[Data taken from a collection]
____________
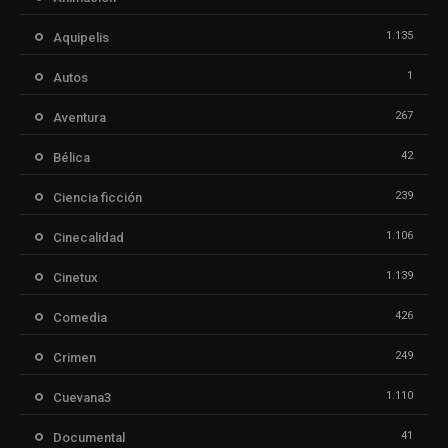
1.135
Aquipelis
1
Autos
267
Aventura
42
Bélica
239
Ciencia ficción
1.106
Cinecalidad
1.139
Cinetux
426
Comedia
249
Crimen
1.110
Cuevana3
41
Documental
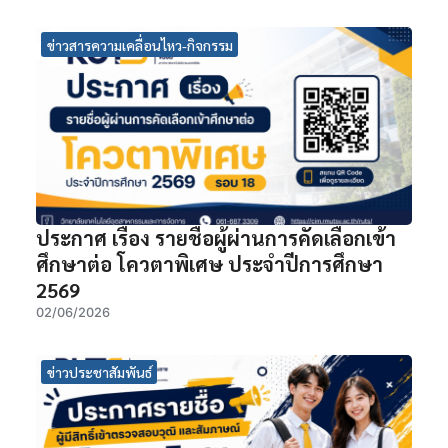
ข่าวสารความเคลื่อนไหว-กิจกรรม
ประกาศ เรื่อง รายชื่อผู้ผ่านการคัดเลือกเข้า
ศึกษาต่อ โควตาพิเศษ ประจำปีการศึกษา
2569
02/06/2026
ข่าวประชาสัมพันธ์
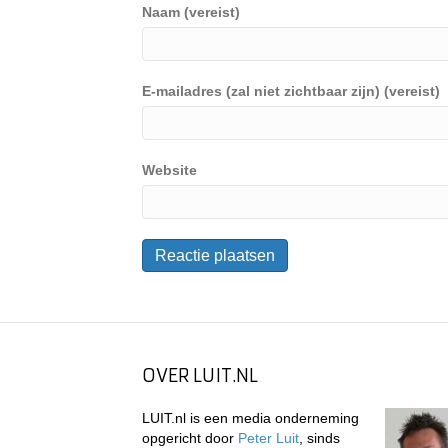
Naam (vereist)
E-mailadres (zal niet zichtbaar zijn) (vereist)
Website
OVER LUIT.NL
LUIT.nl is een media onderneming
opgericht door
Peter Luit
, sinds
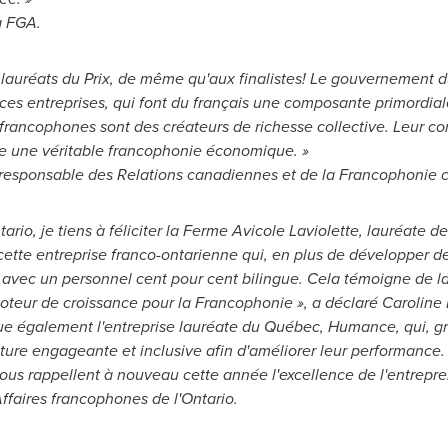
a FGA.
x lauréats du Prix, de même qu'aux finalistes! Le gouvernement 
e ces entreprises, qui font du français une composante primordial
s francophones sont des créateurs de richesse collective. Leur con
ue une véritable francophonie économique. »
e responsable des Relations canadiennes et de la Francophoni
tario
, je tiens à féliciter la Ferme Avicole Laviolette, lauréate de 
ette entreprise franco-ontarienne qui, en plus de développer de
avec un personnel cent pour cent bilingue. Cela témoigne de la 
moteur de croissance pour la Francophonie », a déclaré
Caroline
lue également l'entreprise lauréate du Québec, Humance, qui, gr
ture engageante et inclusive afin d'améliorer leur performance
s rappellent à nouveau cette année l'excellence de l'entrepre
Affaires francophones de l'
Ontario
.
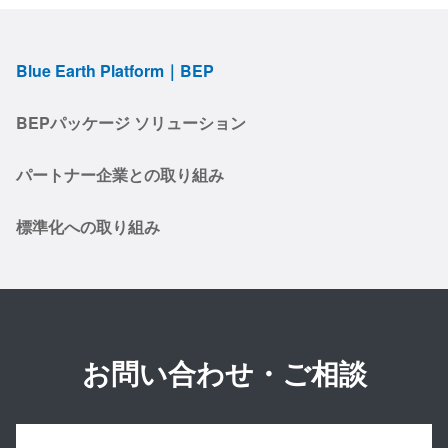
Blue Earth Platform｜BEP
BEPパッケージ ソリューション
パートナー企業との取り組み
標準化への取り組み
お問い合わせ・ご相談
____________
Instruction:
Retype every line of text in the entries above without changing anything, and leave the pictures out of your answer.

Task solution:
1.135
Aquipelis
1
Autos
267
Aventura
42
Bélica
239
Ciencia ficción
1.106
Cinecalidad
1.139
Cinetux
426
Comedia
249
Crimen
1.110
Cuevana3
41
Documental
ข่าวสารความเคลื่อนไหว-กิจกรรม
ประกาศ เรื่อง รายชื่อผู้ผ่านการคัดเลือกเข้า
ศึกษาต่อ โควตาพิเศษ ประจำปีการศึกษา
2569
02/06/2026
ข่าวประชาสัมพันธ์
Naam (vereist)
E-mailadres (zal niet zichtbaar zijn) (vereist)
Website
OVER LUIT.NL
LUIT.nl is een media onderneming
opgericht door
Peter Luit
, sinds
a FGA.
x lauréats du Prix, de même qu'aux finalistes! Le gouvernement 
e ces entreprises, qui font du français une composante primordial
s francophones sont des créateurs de richesse collective. Leur con
ue une véritable francophonie économique. »
e responsable des Relations canadiennes et de la Francophoni
tario
, je tiens à féliciter la Ferme Avicole Laviolette, lauréate de 
ette entreprise franco-ontarienne qui, en plus de développer de
avec un personnel cent pour cent bilingue. Cela témoigne de la 
moteur de croissance pour la Francophonie », a déclaré
Caroline
lue également l'entreprise lauréate du Québec, Humance, qui, gr
ture engageante et inclusive afin d'améliorer leur performance
s rappellent à nouveau cette année l'excellence de l'entrepre
Affaires francophones de l'
Ontario
.
Blue Earth Platform｜BEP
BEPパッケージ ソリューション
パートナー企業との取り組み
標準化への取り組み
お問い合わせ・ご相談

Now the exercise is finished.